DATASET CONTENT below:

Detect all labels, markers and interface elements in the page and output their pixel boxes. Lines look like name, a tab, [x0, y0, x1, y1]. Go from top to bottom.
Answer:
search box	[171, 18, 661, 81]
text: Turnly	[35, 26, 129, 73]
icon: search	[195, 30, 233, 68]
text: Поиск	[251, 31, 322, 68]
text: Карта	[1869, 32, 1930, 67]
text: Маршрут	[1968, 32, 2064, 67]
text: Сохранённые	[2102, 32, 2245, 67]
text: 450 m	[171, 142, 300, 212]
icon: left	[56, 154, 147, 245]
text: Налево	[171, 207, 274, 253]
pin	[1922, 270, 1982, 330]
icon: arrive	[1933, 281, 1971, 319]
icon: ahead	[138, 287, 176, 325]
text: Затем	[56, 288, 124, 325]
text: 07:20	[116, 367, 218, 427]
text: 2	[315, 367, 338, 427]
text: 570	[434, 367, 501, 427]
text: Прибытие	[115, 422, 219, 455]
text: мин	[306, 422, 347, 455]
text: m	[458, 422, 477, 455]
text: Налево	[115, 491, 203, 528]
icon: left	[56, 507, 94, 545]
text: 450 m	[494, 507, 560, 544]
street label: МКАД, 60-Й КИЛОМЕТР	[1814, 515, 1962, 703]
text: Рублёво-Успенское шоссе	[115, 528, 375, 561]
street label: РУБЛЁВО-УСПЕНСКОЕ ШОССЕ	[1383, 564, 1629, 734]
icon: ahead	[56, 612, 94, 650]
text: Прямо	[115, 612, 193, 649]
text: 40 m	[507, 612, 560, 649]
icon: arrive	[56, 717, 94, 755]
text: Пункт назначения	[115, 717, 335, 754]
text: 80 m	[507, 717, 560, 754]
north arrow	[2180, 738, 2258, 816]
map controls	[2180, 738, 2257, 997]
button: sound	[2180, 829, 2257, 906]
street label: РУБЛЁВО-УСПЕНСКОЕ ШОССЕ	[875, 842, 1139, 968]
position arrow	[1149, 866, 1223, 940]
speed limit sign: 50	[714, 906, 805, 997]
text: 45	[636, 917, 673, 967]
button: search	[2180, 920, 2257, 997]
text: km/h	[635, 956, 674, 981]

End of DATASET CONTENT.

EXERCISE OBJECTIVE
Each entry above must be retyped exactly.

ANSWER TO THE EXERCISE
Detect all labels, markers and interface elements in the page and output their pixel boxes. Lines look like name, a tab, [x0, y0, x1, y1]. Go from top to bottom.
Answer:
search box	[171, 18, 661, 81]
text: Turnly	[35, 26, 129, 73]
icon: search	[195, 30, 233, 68]
text: Поиск	[251, 31, 322, 68]
text: Карта	[1869, 32, 1930, 67]
text: Маршрут	[1968, 32, 2064, 67]
text: Сохранённые	[2102, 32, 2245, 67]
text: 450 m	[171, 142, 300, 212]
icon: left	[56, 154, 147, 245]
text: Налево	[171, 207, 274, 253]
pin	[1922, 270, 1982, 330]
icon: arrive	[1933, 281, 1971, 319]
icon: ahead	[138, 287, 176, 325]
text: Затем	[56, 288, 124, 325]
text: 07:20	[116, 367, 218, 427]
text: 2	[315, 367, 338, 427]
text: 570	[434, 367, 501, 427]
text: Прибытие	[115, 422, 219, 455]
text: мин	[306, 422, 347, 455]
text: m	[458, 422, 477, 455]
text: Налево	[115, 491, 203, 528]
icon: left	[56, 507, 94, 545]
text: 450 m	[494, 507, 560, 544]
street label: МКАД, 60-Й КИЛОМЕТР	[1814, 515, 1962, 703]
text: Рублёво-Успенское шоссе	[115, 528, 375, 561]
street label: РУБЛЁВО-УСПЕНСКОЕ ШОССЕ	[1383, 564, 1629, 734]
icon: ahead	[56, 612, 94, 650]
text: Прямо	[115, 612, 193, 649]
text: 40 m	[507, 612, 560, 649]
icon: arrive	[56, 717, 94, 755]
text: Пункт назначения	[115, 717, 335, 754]
text: 80 m	[507, 717, 560, 754]
north arrow	[2180, 738, 2258, 816]
map controls	[2180, 738, 2257, 997]
button: sound	[2180, 829, 2257, 906]
street label: РУБЛЁВО-УСПЕНСКОЕ ШОССЕ	[875, 842, 1139, 968]
position arrow	[1149, 866, 1223, 940]
speed limit sign: 50	[714, 906, 805, 997]
text: 45	[636, 917, 673, 967]
button: search	[2180, 920, 2257, 997]
text: km/h	[635, 956, 674, 981]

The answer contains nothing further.